----- GIVEN DATA -----
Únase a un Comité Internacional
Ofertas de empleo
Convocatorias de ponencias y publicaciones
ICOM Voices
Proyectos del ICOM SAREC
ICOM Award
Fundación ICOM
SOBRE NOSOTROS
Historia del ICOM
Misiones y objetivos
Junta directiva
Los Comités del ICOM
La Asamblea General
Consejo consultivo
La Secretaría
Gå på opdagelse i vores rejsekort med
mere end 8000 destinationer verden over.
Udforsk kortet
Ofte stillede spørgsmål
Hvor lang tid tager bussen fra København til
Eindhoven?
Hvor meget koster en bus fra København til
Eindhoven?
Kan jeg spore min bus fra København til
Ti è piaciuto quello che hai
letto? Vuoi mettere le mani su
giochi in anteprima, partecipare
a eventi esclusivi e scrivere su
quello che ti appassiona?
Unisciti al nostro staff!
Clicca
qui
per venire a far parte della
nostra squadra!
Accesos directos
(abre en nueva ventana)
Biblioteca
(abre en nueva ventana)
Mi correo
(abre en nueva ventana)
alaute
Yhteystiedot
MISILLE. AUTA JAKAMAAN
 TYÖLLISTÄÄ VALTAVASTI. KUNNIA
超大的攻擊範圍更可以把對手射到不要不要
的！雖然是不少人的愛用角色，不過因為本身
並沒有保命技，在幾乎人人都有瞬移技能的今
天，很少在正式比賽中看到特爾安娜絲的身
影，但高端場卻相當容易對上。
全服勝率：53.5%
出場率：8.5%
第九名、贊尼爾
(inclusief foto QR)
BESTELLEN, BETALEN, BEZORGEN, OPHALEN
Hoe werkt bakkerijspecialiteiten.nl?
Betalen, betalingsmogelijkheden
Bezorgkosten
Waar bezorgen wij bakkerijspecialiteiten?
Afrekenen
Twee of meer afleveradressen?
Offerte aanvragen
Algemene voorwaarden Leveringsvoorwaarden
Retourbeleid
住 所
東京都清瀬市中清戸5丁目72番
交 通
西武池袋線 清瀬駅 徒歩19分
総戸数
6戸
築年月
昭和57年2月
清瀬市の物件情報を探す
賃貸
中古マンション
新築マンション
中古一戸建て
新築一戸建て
-----
**EXERCISE:** Reproduce all of the data above verbatim, keeping each line as it appears.

**RESPONSE FOR THIS EXERCISE:**
Únase a un Comité Internacional
Ofertas de empleo
Convocatorias de ponencias y publicaciones
ICOM Voices
Proyectos del ICOM SAREC
ICOM Award
Fundación ICOM
SOBRE NOSOTROS
Historia del ICOM
Misiones y objetivos
Junta directiva
Los Comités del ICOM
La Asamblea General
Consejo consultivo
La Secretaría
Gå på opdagelse i vores rejsekort med
mere end 8000 destinationer verden over.
Udforsk kortet
Ofte stillede spørgsmål
Hvor lang tid tager bussen fra København til
Eindhoven?
Hvor meget koster en bus fra København til
Eindhoven?
Kan jeg spore min bus fra København til
Ti è piaciuto quello che hai
letto? Vuoi mettere le mani su
giochi in anteprima, partecipare
a eventi esclusivi e scrivere su
quello che ti appassiona?
Unisciti al nostro staff!
Clicca
qui
per venire a far parte della
nostra squadra!
Accesos directos
(abre en nueva ventana)
Biblioteca
(abre en nueva ventana)
Mi correo
(abre en nueva ventana)
alaute
Yhteystiedot
MISILLE. AUTA JAKAMAAN
 TYÖLLISTÄÄ VALTAVASTI. KUNNIA
超大的攻擊範圍更可以把對手射到不要不要
的！雖然是不少人的愛用角色，不過因為本身
並沒有保命技，在幾乎人人都有瞬移技能的今
天，很少在正式比賽中看到特爾安娜絲的身
影，但高端場卻相當容易對上。
全服勝率：53.5%
出場率：8.5%
第九名、贊尼爾
(inclusief foto QR)
BESTELLEN, BETALEN, BEZORGEN, OPHALEN
Hoe werkt bakkerijspecialiteiten.nl?
Betalen, betalingsmogelijkheden
Bezorgkosten
Waar bezorgen wij bakkerijspecialiteiten?
Afrekenen
Twee of meer afleveradressen?
Offerte aanvragen
Algemene voorwaarden Leveringsvoorwaarden
Retourbeleid
住 所
東京都清瀬市中清戸5丁目72番
交 通
西武池袋線 清瀬駅 徒歩19分
総戸数
6戸
築年月
昭和57年2月
清瀬市の物件情報を探す
賃貸
中古マンション
新築マンション
中古一戸建て
新築一戸建て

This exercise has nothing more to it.